Kitajima Hiroyuki, Yoshinaga Tetsuya, Aihara Kazuyuki, Kawakami Hiroshi
Faculty of Engineering, Kagawa University, 2217-20 Hayashi, Takamatsu 761-0396, Japan.
Chaos. 2003 Sep;13(3):1122-32. doi: 10.1063/1.1601912.
We have considered itinerant memory dynamics in a chaotic neural network composed of four chaotic neurons with synaptic connections determined by two orthogonal stored patterns as a simple example of a chaotic itinerant phenomenon in dynamical associative memory.

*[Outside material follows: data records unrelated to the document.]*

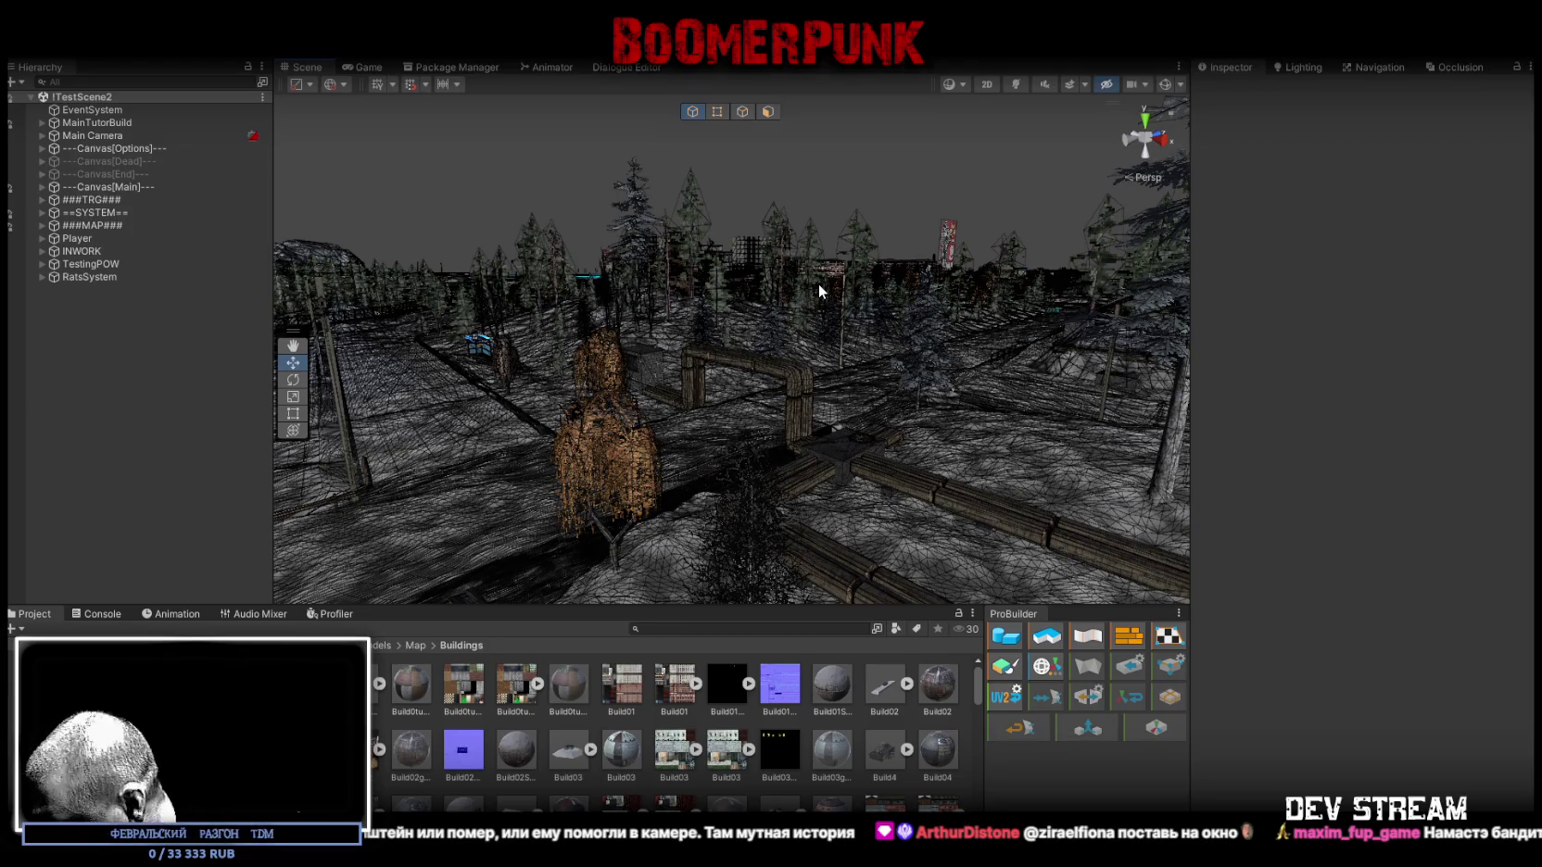
pyautogui.moveTo(832, 288)
pyautogui.mouseDown()
pyautogui.moveTo(784, 336)
pyautogui.moveTo(841, 347)
pyautogui.moveTo(813, 340)
pyautogui.moveTo(812, 267)
pyautogui.mouseUp()
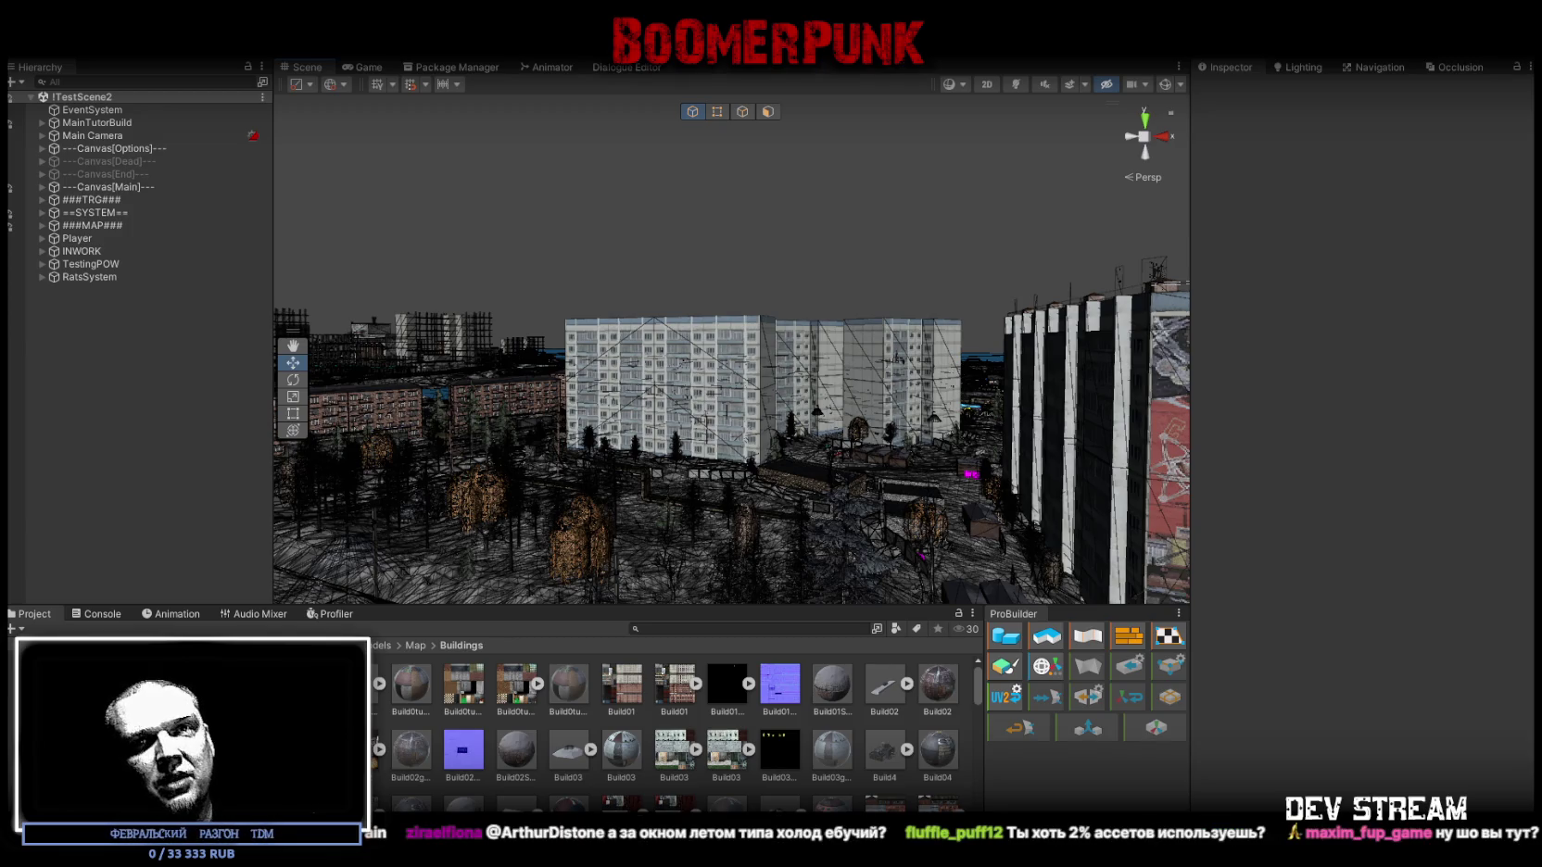
pyautogui.moveTo(648, 519); pyautogui.dragTo(591, 486)
pyautogui.moveTo(788, 487)
pyautogui.mouseDown()
pyautogui.moveTo(983, 589)
pyautogui.moveTo(672, 474)
pyautogui.mouseUp()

We have analyzed a mechanism of generating the itinerant memory dynamics with respect to intersection of a pair of alpha branches of periodic points and collapse of a periodic in-phase attracting set. The intersection of invariant sets is numerically verified by a novel method proposed in this paper.
我们将由四个混沌神经元组成的混沌神经网络中的巡回记忆动力学作为动态联想记忆中混沌巡回现象的一个简单例子进行了研究,该网络的突触连接由两个正交存储模式决定。我们分析了关于周期点的一对α分支的相交以及周期同相吸引集的崩溃产生巡回记忆动力学的机制。不变集的相交通过本文提出的一种新方法进行了数值验证。